From Accountingnet.ie
Recession
Plans, Profits and Robbers
By Mark Lloydbottom - Lloydbottom Consulting
Sep 29, 2009 - 9:03:22 AM
Plans, Profits and Robbers
In February 1950 Frank MacNamara and his lunch colleagues decided to stop paying cash for their lunches at Major’s Cabin Grill, New York, and made the first charge to a credit card company they had formed – Diners Club. In 1966 credit cards were introduced into the UK when Barclaycard was launched. The seeds of the growth in unsecured lending were sown and some 38 years later in 2004 personal debt in the UK exceeded £1 trillion. Four years later this had increased by 40 percent to £1.4 trillion and households with unsecured debt had amassed on average more than £22,000.

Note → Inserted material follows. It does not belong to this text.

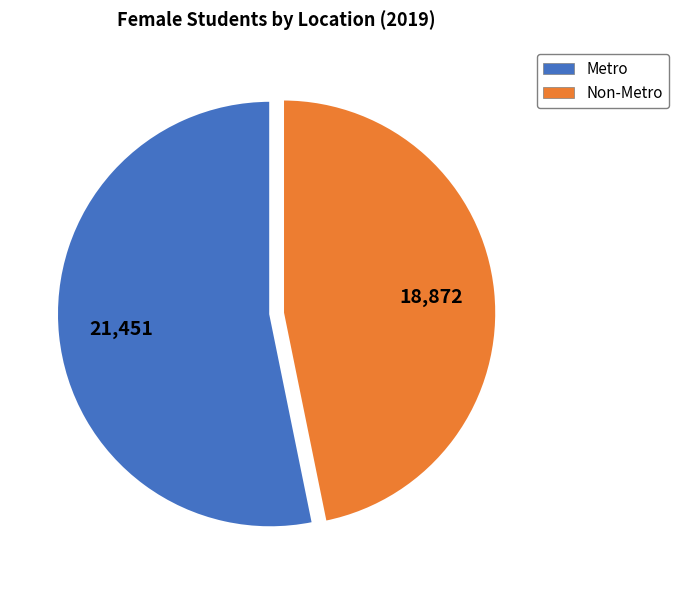

Is there a majority slice in this chart?

Yes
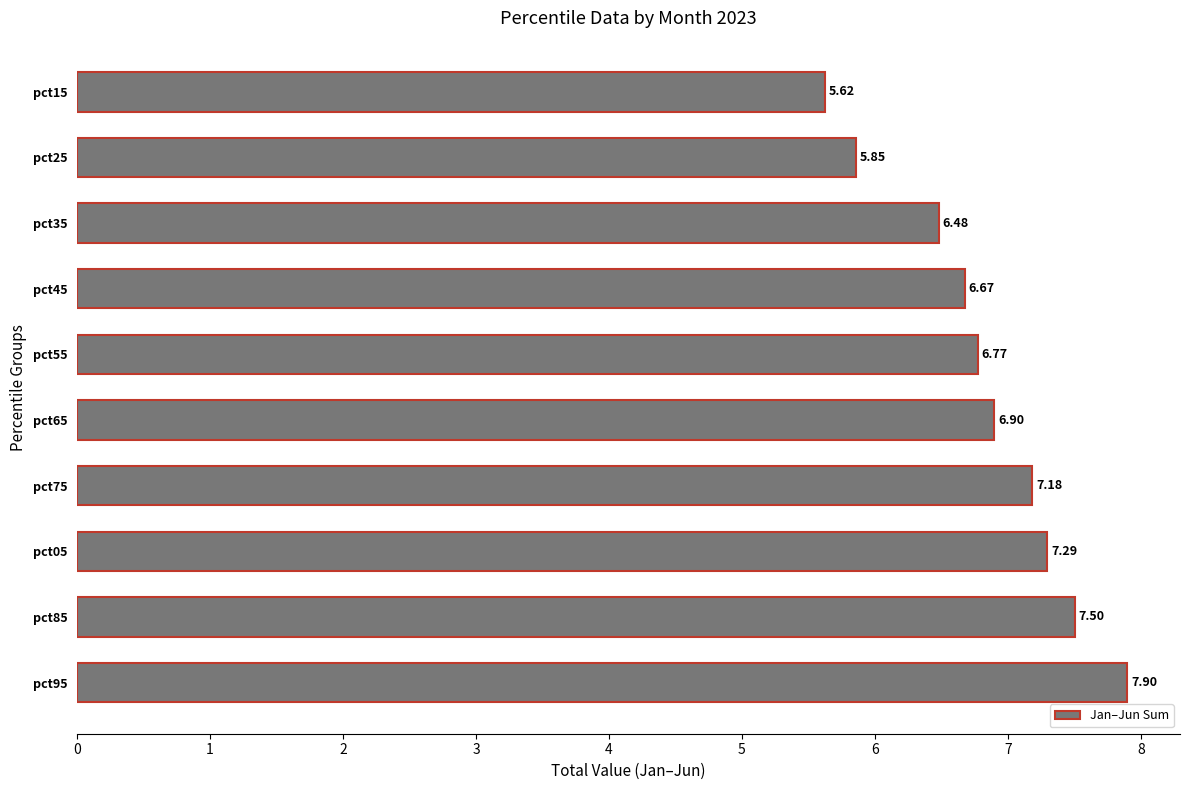

Rank the categories by value from highest to lowest.

pct95, pct85, pct05, pct75, pct65, pct55, pct45, pct35, pct25, pct15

It was during the last recession in 1990-1992 that CNN’s growing global news reporting came to the fore. Since then news coverage has grown exponentially. There is no escaping the fear that has so many in its grip. Many recessions have lasted less than a year, but the combined effects of rising household costs and the credit crunch coupled with the need to accommodate debt repayments indicate that this could be the ‘mother of all recessions’. Personal finances are also in trouble with savings rates lower and property values reduced, and some have the problem of negative equity. As the Andrea Gail set out on its fateful journey from Gloucester, Massachusetts in 1991 heading toward the Perfect Storm so we are in a storm whose causes have been swelling up for many years. There will be those businesses that do not survive the stormy waters ahead – what can you do to minimise the likelihood of being a casualty?
Charting Your Course
Many businesses operate without strategic operational plans – plans that include profit forecasts, cash flow, funding are essential for every business owner. But that plan is of little use unless it is shared within the organisation, and regularly monitored and adjusted as forecasts are superseded by actual figures. Who needs such plans? All business owners including those in business on their own with no employees. For those who won’t plan, is there an alternative? Yes - develop a KPI (Key Performance Indicators) plan. You can manage any business by monitoring just five numbers. The challenge is to work out which five. What are your business drivers? What is essential to the growth or survival of your business? What needs to change? Answer these questions and you will have part of the answer as to what to monitor. What must you do to drive the KPIs in whichever direction is necessary?
Improving Profit
In order to save, repay debt and manage a business that someone will want to buy profit is absolutely essential. The media announces daily that many businesses are cutting costs through redundancies or closures. Work with your internal consultants (staff) and ask them how you can increase sales, maintain or improve margins, increase cash flow and minimise overheads. In one meeting you could play the ‘profit robber game’. Profit robbers are costs or activities that begin with prefixes “mis”, “re” and “un”. As you look at your profit robbers ask what you can do to eliminate them. Examples include: mistake, misrepresent, missed, redo, revisit, unbilled, unnecessary. You may be surprised at how many profit robbers you will find – arrest them to improve efficiency and profitability.
The seeds of this recession were sown decades ago, everyone needs to adapt – we are unlikely to return to an economy where credit abounds so ‘freely’. How business is managed today - the decisions taken during the next twelve months - will determine what the business looks like on the other side of this recession.